3. The VLIW processor as claimed in claim 2, wherein each step in the second and subsequent steps on said diagonal is equipped with a multiplexer which outputs by switching the execution result in the preceding step of said diagonal corresponding to control signals based on the codes of said VLIW instruction.

4. The VLIW processor as claimed in claim 3, wherein said plurality of execution pipelines transfer in pipeline said codes and said control signals of said VLIW instruction from an instruction fetch part or an instruction decode part that fetches or decodes said VLIW instruction to a step on said diagonal, and transfer in pipeline operands that are accessed based on the codes of said VLIW instruction from a register file in said instruction decode part to the step on said diagonal.

5. The VLIW processor as claimed in claim 4, wherein said plurality of execution pipelines write back respectively the execution results in the steps on said diagonal to said register file based on the codes of said VLIW instruction.

6. The VLIW processor as claimed in claim 4, wherein said plurality of execution pipelines transfer in pipeline respective execution results on the steps of said diagonal to said register file and write them back to said register file at the same timing based on the codes of said VLIW instruction.

7. The VLIW processor as claimed in claim 1, wherein respective steps of said plurality of execution pipelines perform pipeline operation in the number of clock cycles that corresponds to the internal pipeline operations of said plurality of processing units.

8. The VLIW processor as claimed in claim 1, wherein said plurality of execution pipelines perform pipeline execution selectively based on said VLIW instruction in the diagonal direction, one by one in the order of load processing, multiplication processing and integer processing, on respective steps on said diagonal.

9. The VLIW processor as claimed in claim 1, wherein said plurality of execution pipelines perform pipeline execution selectively based on said VLIW instruction in the diagonal direction one by one in the order of the multiplication processing and the integer processing in respective steps on said diagonal, and execute the load processing using an execution pipeline which is independent from and in parallel with said plurality of execution pipelines.

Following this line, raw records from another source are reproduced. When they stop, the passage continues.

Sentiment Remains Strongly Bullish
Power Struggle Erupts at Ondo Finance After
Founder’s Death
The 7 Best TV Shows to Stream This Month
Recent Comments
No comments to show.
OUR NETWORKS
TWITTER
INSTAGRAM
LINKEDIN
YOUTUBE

10. The VLIW processor as claimed in cl aim 1, wherein the codes of said VLIW instruction include a field of a plurality of selection bits which select and designate respectively the execution results in the preceding step on said diagonal as the operands of said plurality of processing units.

11. The VLIW processor as claimed in claim 1, wherein the codes of said VLIW instruction include a field of a plurality of operand codes which designate respectively the operands of said plurality of processing units and respectively designate suggestively, from the designation relation of these operands, the execution results in the preceding step on said diagonal as the operands for the processing units.